2014年5月26日月曜日

画家を目指して

4か月前からアトリエラポルトでデッサンを習われているK.Hさんは、画家を目指して勉強中です。


アトリエラポルトでは、デッサンから始められる方には、遠近法の原理を理解して頂くために、画面と同じサイズの透視枠を置いて、適切な鑑賞距離に固定した視点から枠を透して対象を描いてもらっています。













A.DURER: Insteuction sur la maniere de mesurer.1525

この方法は、古くからおこなわれていて、ルネサンス時代に出版されたデューラーの本にもその例が載っています。

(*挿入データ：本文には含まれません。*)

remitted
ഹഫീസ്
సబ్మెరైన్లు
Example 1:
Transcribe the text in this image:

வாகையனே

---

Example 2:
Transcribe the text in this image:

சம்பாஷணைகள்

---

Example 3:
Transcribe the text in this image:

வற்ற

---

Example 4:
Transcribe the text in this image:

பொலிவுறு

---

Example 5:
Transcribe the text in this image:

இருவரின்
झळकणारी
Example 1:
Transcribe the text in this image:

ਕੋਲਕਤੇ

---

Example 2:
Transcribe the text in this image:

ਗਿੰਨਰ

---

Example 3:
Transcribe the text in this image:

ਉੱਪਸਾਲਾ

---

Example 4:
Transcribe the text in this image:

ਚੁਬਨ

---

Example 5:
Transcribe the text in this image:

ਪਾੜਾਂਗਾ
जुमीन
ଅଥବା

またこの方法は、初心者の方でも対象を無理なく捉えることができる上に、絵画の遠近法と写真との違いの理解にも役立ちます。
P.OLMER: Perspective artistique.1943






右のイラストは、1943年に出版された「芸用遠近法」からのもので、著者のオルマは当時パリの美術学校の遠近法の教授でした。デューラーの本から400年以上経っても変わらぬやり方に、西洋の歴史の深さを感じます。
















透視枠は糸で縦横に8等分されていて、同じマス目を画用紙上にも描いて対象の形を取っていきます。

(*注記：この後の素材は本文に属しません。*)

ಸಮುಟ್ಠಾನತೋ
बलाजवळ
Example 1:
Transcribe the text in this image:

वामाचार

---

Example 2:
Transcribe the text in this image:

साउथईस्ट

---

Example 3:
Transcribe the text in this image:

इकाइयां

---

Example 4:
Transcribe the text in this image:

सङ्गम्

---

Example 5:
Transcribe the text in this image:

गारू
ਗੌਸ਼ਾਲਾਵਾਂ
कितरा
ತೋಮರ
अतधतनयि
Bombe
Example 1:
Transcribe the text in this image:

陰影は付けないで、できるだけ直線で形を捉えることによって、形が曖昧になるのを防ぎます。





線で形が取れたら、現実の陰影を利用してモデリングをしていきます。















青年ブルータス 530×455



初めての石膏胸像だったせいか、表情が少し固くなってしまいましたが、個々の形とボリュームはよく捉えられています。基礎デッサンでは、陰影で石膏像の印象を表すよりも、K.Hさんのように武骨になっても、しつこく形を描き表していくことが必要だと思います。

















2014年5月18日日曜日

裸婦デッサンの制作例

今回は、裸婦デッサンの制作過程を紹介します。言うまでもなくそのやり方にはさまざまありますので、その中の一つの例として参考にして頂ければと思います。使用した画材は、キャンソン社のミタント紙にチャコール鉛筆の白と黒です。

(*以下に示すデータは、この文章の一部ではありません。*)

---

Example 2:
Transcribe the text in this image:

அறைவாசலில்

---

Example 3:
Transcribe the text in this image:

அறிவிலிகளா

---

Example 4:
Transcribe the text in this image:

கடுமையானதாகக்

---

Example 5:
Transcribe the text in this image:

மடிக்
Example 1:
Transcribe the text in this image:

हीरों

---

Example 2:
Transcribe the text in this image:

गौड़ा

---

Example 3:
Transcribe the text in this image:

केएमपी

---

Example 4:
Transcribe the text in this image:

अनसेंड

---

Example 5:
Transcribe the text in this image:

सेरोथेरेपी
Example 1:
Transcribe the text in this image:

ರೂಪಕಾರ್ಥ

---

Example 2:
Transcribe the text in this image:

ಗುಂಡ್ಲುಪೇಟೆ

まずは、全体の形を線で大きく直線的に捉えていきます。ここで必要なのが、勘に頼らずに徹底的に図ることです。











E.VALTON 著
Methode pour dessiner.より
1889年
E.VALTON 著
Methode pour dessiner.より
1889年


腕をまっすぐに伸ばして鉛筆(または棒)を立てて片目で測るのが原則です。(左図)

また、垂直を取るには錘を付けたひもを使うと良いでしょう。(右図)


線で形が取れた状態です。この段階ではまだ陰影はつけていません。














形が決まってから影をつけていきます。現象的な影を追うのではなく、形のボリュームが出るように選択した影を置いていきます。











明部は白コンテ鉛筆で描き起こします。














ハッチングで置いてから、浮いた感じがしたら擦筆で押えます。















全体の繋がりの中に、個々の形とボリュームが明確に表れるようにモデリングをします。














裸婦デッサン (550×375)
人物デッサンは動くから難しいと思われがちですが、その本当の面白さは、微妙に動くモデルから美しい形やムーブマンや構造的つながりを探して、理想的な人体に組み立てていくところにあると思います。人体は石膏像や静物ではできない造形方法を学ぶ為にも、欠く事のできないモチーフです。


2014年5月9日金曜日

印象派の描き方に戻って

しばらくクラシックな手法で静物画を描いていたNさんが、久しぶりに印象派の方法に戻って制作された風景画を紹介します。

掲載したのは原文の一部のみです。